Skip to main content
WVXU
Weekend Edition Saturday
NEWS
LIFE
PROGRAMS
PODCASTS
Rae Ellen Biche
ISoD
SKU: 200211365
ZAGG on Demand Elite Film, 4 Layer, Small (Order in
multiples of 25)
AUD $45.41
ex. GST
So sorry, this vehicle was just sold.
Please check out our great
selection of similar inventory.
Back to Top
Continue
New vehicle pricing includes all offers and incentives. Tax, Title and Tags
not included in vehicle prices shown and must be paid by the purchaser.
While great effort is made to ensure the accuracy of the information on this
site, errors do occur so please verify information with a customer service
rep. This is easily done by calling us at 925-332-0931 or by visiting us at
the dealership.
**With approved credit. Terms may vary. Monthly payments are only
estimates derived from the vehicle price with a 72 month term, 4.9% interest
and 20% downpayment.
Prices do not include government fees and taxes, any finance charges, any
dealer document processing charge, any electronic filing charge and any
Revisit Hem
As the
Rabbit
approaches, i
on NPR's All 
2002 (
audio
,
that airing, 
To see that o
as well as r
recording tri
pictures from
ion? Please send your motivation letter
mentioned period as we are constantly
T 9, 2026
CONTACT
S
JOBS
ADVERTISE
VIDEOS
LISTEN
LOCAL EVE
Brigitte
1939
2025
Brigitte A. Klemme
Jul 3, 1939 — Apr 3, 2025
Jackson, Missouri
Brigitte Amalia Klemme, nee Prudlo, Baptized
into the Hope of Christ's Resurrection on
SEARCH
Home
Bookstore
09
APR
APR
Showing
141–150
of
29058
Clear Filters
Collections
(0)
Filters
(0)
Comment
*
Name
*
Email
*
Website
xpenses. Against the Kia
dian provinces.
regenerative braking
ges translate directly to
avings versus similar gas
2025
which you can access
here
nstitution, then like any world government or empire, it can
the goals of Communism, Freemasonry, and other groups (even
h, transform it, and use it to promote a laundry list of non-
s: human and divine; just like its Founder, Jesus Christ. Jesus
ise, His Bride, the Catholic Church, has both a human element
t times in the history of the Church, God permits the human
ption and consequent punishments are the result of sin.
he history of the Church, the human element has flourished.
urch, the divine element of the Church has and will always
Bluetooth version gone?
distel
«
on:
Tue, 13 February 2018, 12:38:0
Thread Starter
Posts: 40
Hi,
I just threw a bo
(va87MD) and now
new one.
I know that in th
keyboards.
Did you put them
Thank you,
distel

WHAT IS NEEDED: Write out the records again, swapping every "vehicle" for "car" and leaving everything else as it is.

EXERCISE SOLUTION:
Skip to main content
WVXU
Weekend Edition Saturday
NEWS
LIFE
PROGRAMS
PODCASTS
Rae Ellen Biche
ISoD
SKU: 200211365
ZAGG on Demand Elite Film, 4 Layer, Small (Order in
multiples of 25)
AUD $45.41
ex. GST
So sorry, this car was just sold.
Please check out our great
selection of similar inventory.
Back to Top
Continue
New car pricing includes all offers and incentives. Tax, Title and Tags
not included in car prices shown and must be paid by the purchaser.
While great effort is made to ensure the accuracy of the information on this
site, errors do occur so please verify information with a customer service
rep. This is easily done by calling us at 925-332-0931 or by visiting us at
the dealership.
**With approved credit. Terms may vary. Monthly payments are only
estimates derived from the car price with a 72 month term, 4.9% interest
and 20% downpayment.
Prices do not include government fees and taxes, any finance charges, any
dealer document processing charge, any electronic filing charge and any
Revisit Hem
As the
Rabbit
approaches, i
on NPR's All 
2002 (
audio
,
that airing, 
To see that o
as well as r
recording tri
pictures from
ion? Please send your motivation letter
mentioned period as we are constantly
T 9, 2026
CONTACT
S
JOBS
ADVERTISE
VIDEOS
LISTEN
LOCAL EVE
Brigitte
1939
2025
Brigitte A. Klemme
Jul 3, 1939 — Apr 3, 2025
Jackson, Missouri
Brigitte Amalia Klemme, nee Prudlo, Baptized
into the Hope of Christ's Resurrection on
SEARCH
Home
Bookstore
09
APR
APR
Showing
141–150
of
29058
Clear Filters
Collections
(0)
Filters
(0)
Comment
*
Name
*
Email
*
Website
xpenses. Against the Kia
dian provinces.
regenerative braking
ges translate directly to
avings versus similar gas
2025
which you can access
here
nstitution, then like any world government or empire, it can
the goals of Communism, Freemasonry, and other groups (even
h, transform it, and use it to promote a laundry list of non-
s: human and divine; just like its Founder, Jesus Christ. Jesus
ise, His Bride, the Catholic Church, has both a human element
t times in the history of the Church, God permits the human
ption and consequent punishments are the result of sin.
he history of the Church, the human element has flourished.
urch, the divine element of the Church has and will always
Bluetooth version gone?
distel
«
on:
Tue, 13 February 2018, 12:38:0
Thread Starter
Posts: 40
Hi,
I just threw a bo
(va87MD) and now
new one.
I know that in th
keyboards.
Did you put them
Thank you,
distel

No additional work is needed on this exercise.